Since then, thousands of altcoins have been created and added to the crypto ecosystem. Ethereum, also referred to as Ether (ETH), is the most popular altcoin. Ethereum is used when referring to the broader blockchain network, and Ether is used to discuss the currency itself.
As of February 22, there are over 17,000 different types of cryptocurrencies available for purchase. Bitcoin makes up nearly 50% of the total cryptocurrency market cap, and Ethereum accounts for nearly 25%. Altcoins occupy the remainder of the market share.

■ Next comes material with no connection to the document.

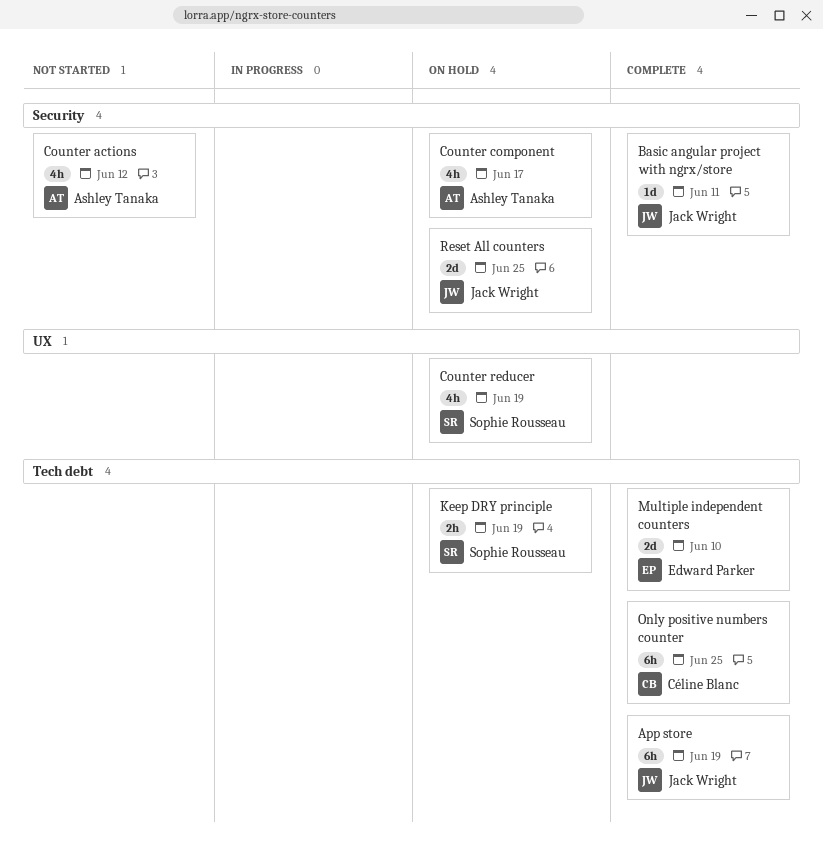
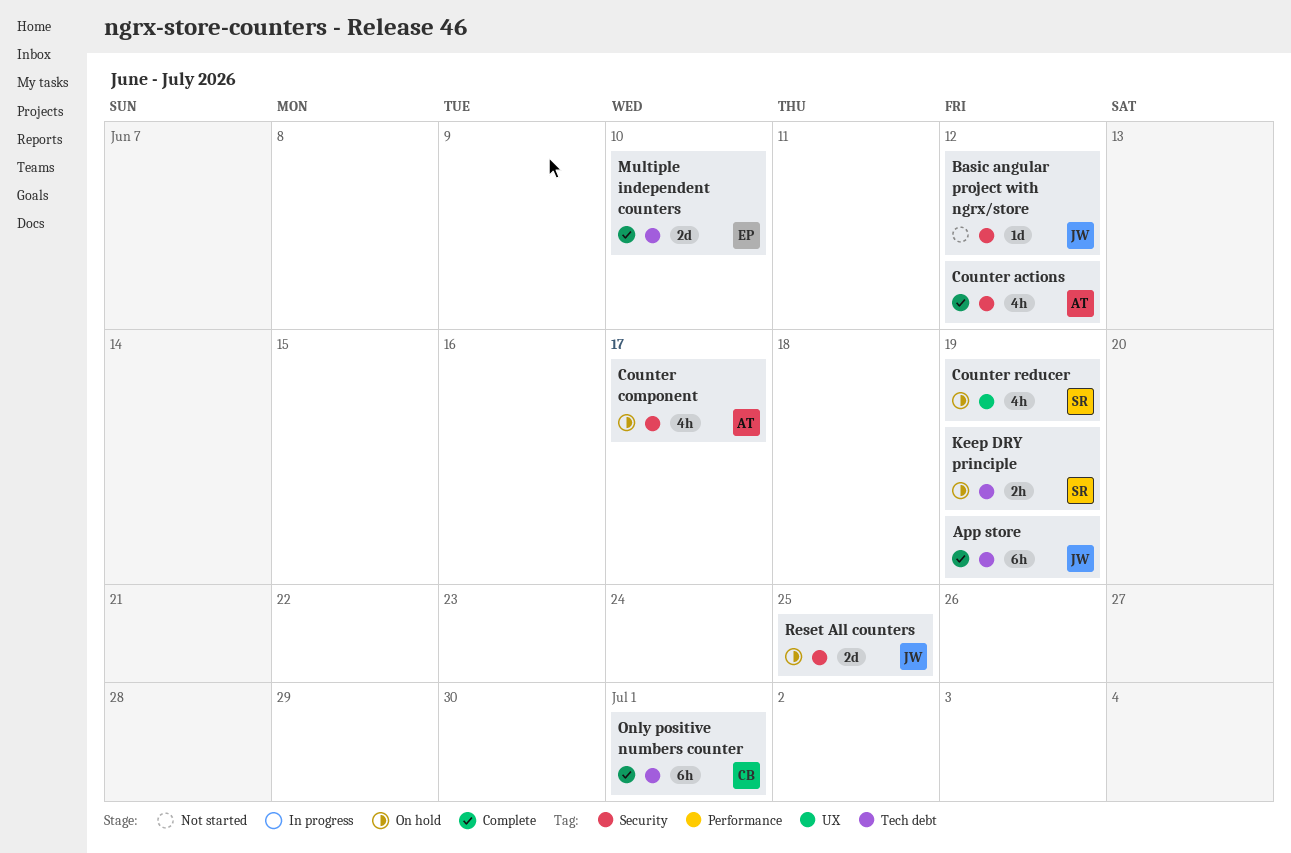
Basic angular project with ngrx/store, status: Complete -> Not started
Basic angular project with ngrx/store, due: Jun 11 -> Jun 12
Counter actions, status: Not started -> Complete
Only positive numbers counter, due: Jun 25 -> Jul 1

Here are the nine most popular cryptocurrencies after Bitcoin as of November 2021:
- USD Coin
Because they’re often derived from Bitcoin, the price movements of alternative cryptocurrencies tend to mirror Bitcoin’s. Analysts say that the maturity of cryptocurrency investing systems and the development of new marketplaces for these coins will make their prices independent of Bitcoin’s trading patterns.

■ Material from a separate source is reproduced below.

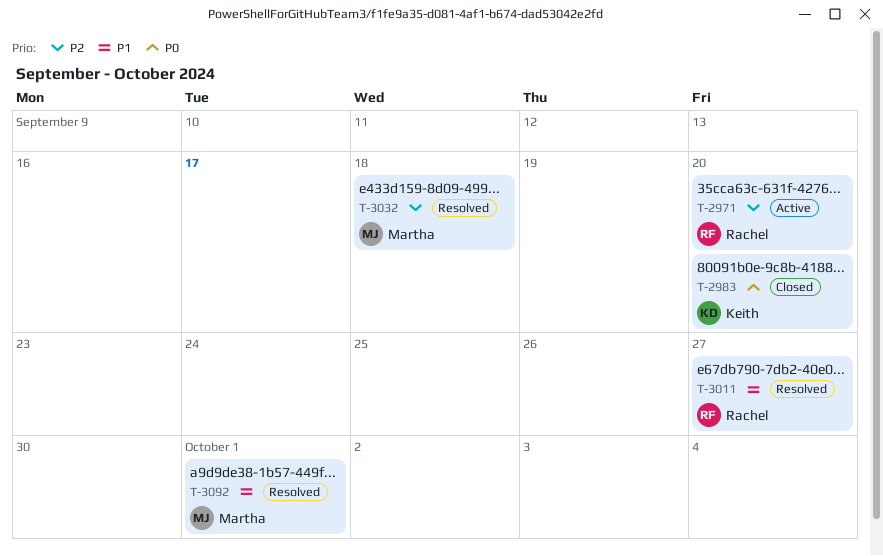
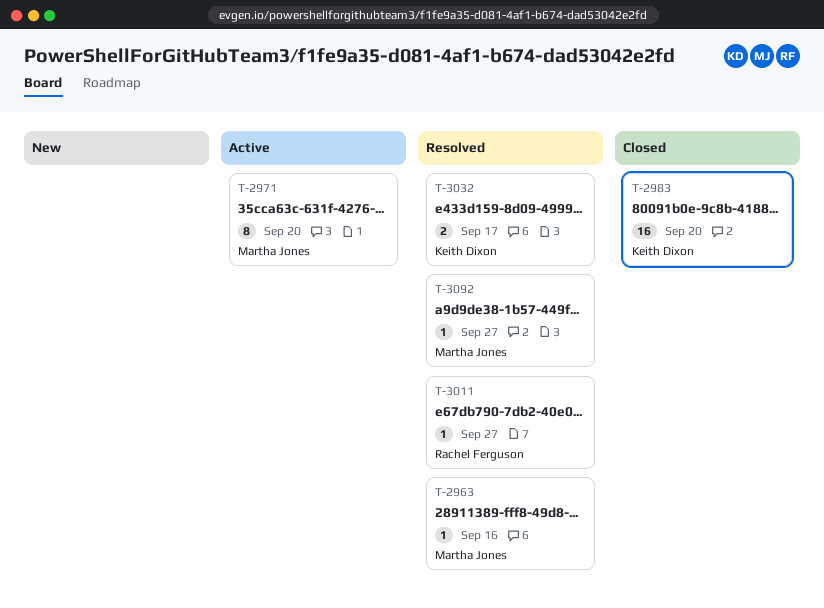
T-2963: none -> present
T-2971, owner: Rachel Ferguson -> Martha Jones
T-3032, owner: Martha Jones -> Keith Dixon
T-3032, due: Sep 18 -> Sep 17
T-3092, due: Oct 1 -> Sep 27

Altcoins vary in terms of their functionalities and consensus protocols.
An altcoin may be classified under multiple categories.

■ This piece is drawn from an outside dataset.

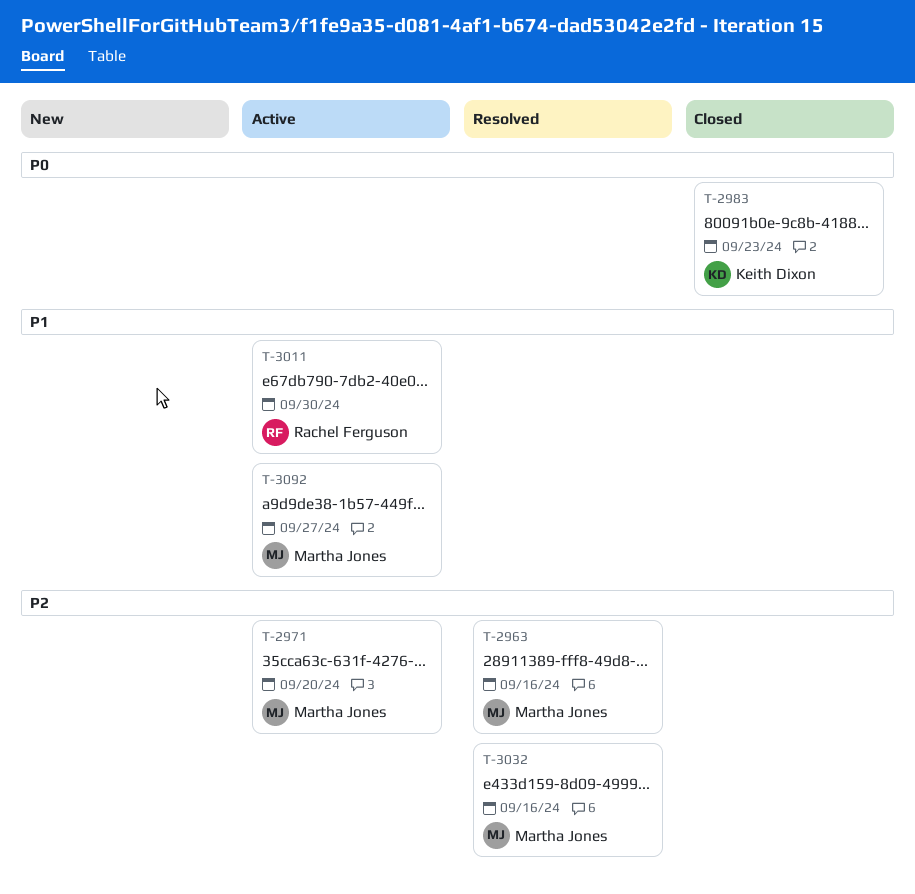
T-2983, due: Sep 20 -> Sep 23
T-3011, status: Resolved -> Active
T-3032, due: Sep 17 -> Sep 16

Mining-based cryptocurrencies are created by solving complex mathematical equations. Most cryptocurrency-based altcoins use Proof of Work (PoW), a method by which systems create new coins by solving difficult mathematical problems to create blocks. Examples of mining-related cryptocurrencies include Litecoin, Monero, and ZCash. Most of the top cryptocurrencies in early 2020 were mining-based. There are two main types of cryptocurrency: mined-based coins and pre mined and often ICO-based coins. Such coins are not created by an algorithm but are distributed before they’re listed in cryptocurrency markets. An example of a premineded coin is Ripple’s XRp.
Since its launch, cryptocurrency trading has been marked by volatility. Stablecoins aim at reducing the volatility of cryptocurrency prices by tying them to a basket of goods. A basket is meant to act as a reserve for holders who want to redeem their tokens if the cryptocurrency faces problems. Stablecoin price fluctuations are not meant to exceed an extremely narrow range.
Digital assets are similar to securities traded on stock markets except that they have a digital provenience. Security tokens resemble traditional stock, and they often promise ownership in the form of dividends to holders. Investors see the potential for price appreciation for such tokens and put money into them.
Meme coins are inspired by a funny joke or a silly take on other well-known cryptocurrencies. They usually gain popularity quickly, often hyped online by prominent crypto influencers and retail investors trying to exploit short-term profits.